§ **Lesetext**

------------------------------------

In der Show zeichnet ihr einen „Horst“ und eine „Whitney“ aus. Was hat es damit auf sich?
Wenn man etwas Late-Night-Show nennt, gibt es eine gewisse Struktur. Wir spielen mit den Elementen solcher Shows, weil wir natürlich auch Gegenmodell sein möchten. Ich nutze den Stand-up-Part, um auf Aktuelles aus Politik und Gesellschaft einzugehen. Beim „Horst des Monats“ schauen wir, wer politisch danebengehauen hat, und bei der „Whitney des Monats“ geht es um Wertschätzung für eine tolle Persönlichkeit. Die Show wird mit einem Lip-Sync-Battle abgeschlossen, damit referieren wir auf Drag und queere Undergroundkultur.
Die Show, aber auch dein gesamter Medienauftritt, sind auf einem extrem hohen Niveau produziert. So was machen normalerweise ganze Teams. Soweit ich weiß, machst du das alles ohne Produktionsfirma. Was bedeutet dir diese Unabhängigkeit?

------------------------------------

§ **Ausgelesene Einträge**
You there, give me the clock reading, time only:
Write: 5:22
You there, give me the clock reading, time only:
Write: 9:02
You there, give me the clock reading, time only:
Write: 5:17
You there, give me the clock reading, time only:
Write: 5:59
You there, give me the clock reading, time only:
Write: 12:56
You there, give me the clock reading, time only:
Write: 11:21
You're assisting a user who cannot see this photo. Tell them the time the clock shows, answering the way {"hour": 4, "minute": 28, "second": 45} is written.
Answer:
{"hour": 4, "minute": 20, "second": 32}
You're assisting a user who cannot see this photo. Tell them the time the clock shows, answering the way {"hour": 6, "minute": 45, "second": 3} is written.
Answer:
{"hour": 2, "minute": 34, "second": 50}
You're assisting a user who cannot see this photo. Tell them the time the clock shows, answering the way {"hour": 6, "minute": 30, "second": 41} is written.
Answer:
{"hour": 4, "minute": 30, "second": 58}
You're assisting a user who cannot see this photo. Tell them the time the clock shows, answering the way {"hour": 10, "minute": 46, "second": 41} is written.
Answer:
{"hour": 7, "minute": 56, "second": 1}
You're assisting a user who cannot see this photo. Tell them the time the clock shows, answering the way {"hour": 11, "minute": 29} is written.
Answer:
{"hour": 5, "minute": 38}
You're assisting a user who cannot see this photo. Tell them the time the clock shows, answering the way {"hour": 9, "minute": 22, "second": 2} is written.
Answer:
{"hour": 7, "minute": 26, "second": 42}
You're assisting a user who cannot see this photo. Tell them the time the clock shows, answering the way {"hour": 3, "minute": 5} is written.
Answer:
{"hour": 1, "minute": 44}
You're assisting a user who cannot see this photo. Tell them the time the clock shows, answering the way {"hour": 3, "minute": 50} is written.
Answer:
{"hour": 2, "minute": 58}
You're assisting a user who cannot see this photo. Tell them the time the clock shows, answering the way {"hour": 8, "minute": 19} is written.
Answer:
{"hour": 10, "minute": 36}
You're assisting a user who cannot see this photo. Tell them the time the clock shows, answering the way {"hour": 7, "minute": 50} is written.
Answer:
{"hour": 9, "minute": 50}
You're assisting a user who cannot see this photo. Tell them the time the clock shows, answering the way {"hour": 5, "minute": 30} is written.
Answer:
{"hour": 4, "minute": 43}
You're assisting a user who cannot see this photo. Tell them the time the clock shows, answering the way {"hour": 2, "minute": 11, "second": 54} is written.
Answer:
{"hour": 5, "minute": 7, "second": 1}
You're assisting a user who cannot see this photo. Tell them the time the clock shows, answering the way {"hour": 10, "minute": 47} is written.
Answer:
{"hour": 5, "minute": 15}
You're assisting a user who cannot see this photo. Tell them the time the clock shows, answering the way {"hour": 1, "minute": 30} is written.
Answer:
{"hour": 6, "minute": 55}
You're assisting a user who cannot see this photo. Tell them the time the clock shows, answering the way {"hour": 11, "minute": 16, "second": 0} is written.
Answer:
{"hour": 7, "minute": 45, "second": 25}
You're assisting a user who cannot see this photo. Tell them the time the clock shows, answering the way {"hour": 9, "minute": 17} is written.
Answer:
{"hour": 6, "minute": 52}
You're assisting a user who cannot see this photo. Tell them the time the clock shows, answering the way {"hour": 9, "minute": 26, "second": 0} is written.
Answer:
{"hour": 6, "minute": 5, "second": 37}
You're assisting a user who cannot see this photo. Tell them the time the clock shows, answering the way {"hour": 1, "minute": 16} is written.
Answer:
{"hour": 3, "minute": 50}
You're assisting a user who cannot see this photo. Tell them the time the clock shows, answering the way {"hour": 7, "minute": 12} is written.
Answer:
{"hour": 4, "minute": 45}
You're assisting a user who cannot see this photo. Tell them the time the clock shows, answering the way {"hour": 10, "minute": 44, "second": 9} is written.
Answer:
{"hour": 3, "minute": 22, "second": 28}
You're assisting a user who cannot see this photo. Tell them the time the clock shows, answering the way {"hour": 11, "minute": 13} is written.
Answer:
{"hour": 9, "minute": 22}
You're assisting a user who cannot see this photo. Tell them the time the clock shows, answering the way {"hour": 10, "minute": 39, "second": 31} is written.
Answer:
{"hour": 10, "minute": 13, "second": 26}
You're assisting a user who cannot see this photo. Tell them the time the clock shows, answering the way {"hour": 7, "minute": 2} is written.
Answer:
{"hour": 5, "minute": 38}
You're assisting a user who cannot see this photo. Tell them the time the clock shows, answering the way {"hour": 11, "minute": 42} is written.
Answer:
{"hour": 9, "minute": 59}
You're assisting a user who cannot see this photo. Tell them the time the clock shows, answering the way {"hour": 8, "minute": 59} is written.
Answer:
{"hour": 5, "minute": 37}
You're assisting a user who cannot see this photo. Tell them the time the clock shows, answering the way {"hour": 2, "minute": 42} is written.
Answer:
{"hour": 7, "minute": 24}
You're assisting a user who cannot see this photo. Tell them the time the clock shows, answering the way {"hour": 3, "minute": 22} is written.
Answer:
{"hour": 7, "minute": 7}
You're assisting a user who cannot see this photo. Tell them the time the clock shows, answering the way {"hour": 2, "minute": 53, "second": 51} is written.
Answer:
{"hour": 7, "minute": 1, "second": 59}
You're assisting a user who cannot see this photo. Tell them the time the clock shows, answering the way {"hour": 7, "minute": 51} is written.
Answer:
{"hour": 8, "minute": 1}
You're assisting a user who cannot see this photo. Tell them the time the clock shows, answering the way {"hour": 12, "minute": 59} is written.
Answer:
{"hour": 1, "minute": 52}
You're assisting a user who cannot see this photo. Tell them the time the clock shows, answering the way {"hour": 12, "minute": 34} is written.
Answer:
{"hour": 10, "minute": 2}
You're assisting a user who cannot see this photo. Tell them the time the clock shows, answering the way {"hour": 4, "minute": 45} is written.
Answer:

------------------------------------

§ **Aufgabe A**
Entnimm den Einträgen jede Zeile, in der die Zeichenfolge „Write“ vorkommt. Groß- und Kleinschreibung ist dabei zu beachten.
§ **Aufgabe B**
Nimm das Interview über die Late-Night-Show wieder auf und schreib es nach seinem letzten Satz weiter.

§ **Antwort A**
Write: 5:22
Write: 9:02
Write: 5:17
Write: 5:59
Write: 12:56
Write: 11:21

§ **Antwort B**
Ich hatte eine Produktionsfirma und wir haben uns aus Gründen getrennt. Auch wenn Menschen bereit sind zu lernen, ich möchte meine Kooperationspartner*innen nicht erziehen müssen, sondern mit Menschen arbeiten, die verstehen, was ich mache. So etwas habe ich leider noch nicht gefunden. Ich habe ein tolles Team, aber wir haben kein Geld. Es kann eigentlich nicht sein, dass so etwas ohne Kohle produziert wird. Das ist ein Problem. Ich brauche eine Plattform, die mir genug künstlerische Freiheit gibt. Ich möchte nicht mehr mit Leuten zusammenarbeiten, die problematische Ismen reproduzieren.
Netflix sollte dir also dringend eine Show anbieten?
Genau! Es gibt aber auch andere.
Du hast eigentlich noch nie auf einen Wandel in der deutschen Medienlandschaft gewartet, sondern immer mit eigenen Formaten und Kanälen deinen Content rausgehauen. Trotzdem, was muss sich dringend ändern?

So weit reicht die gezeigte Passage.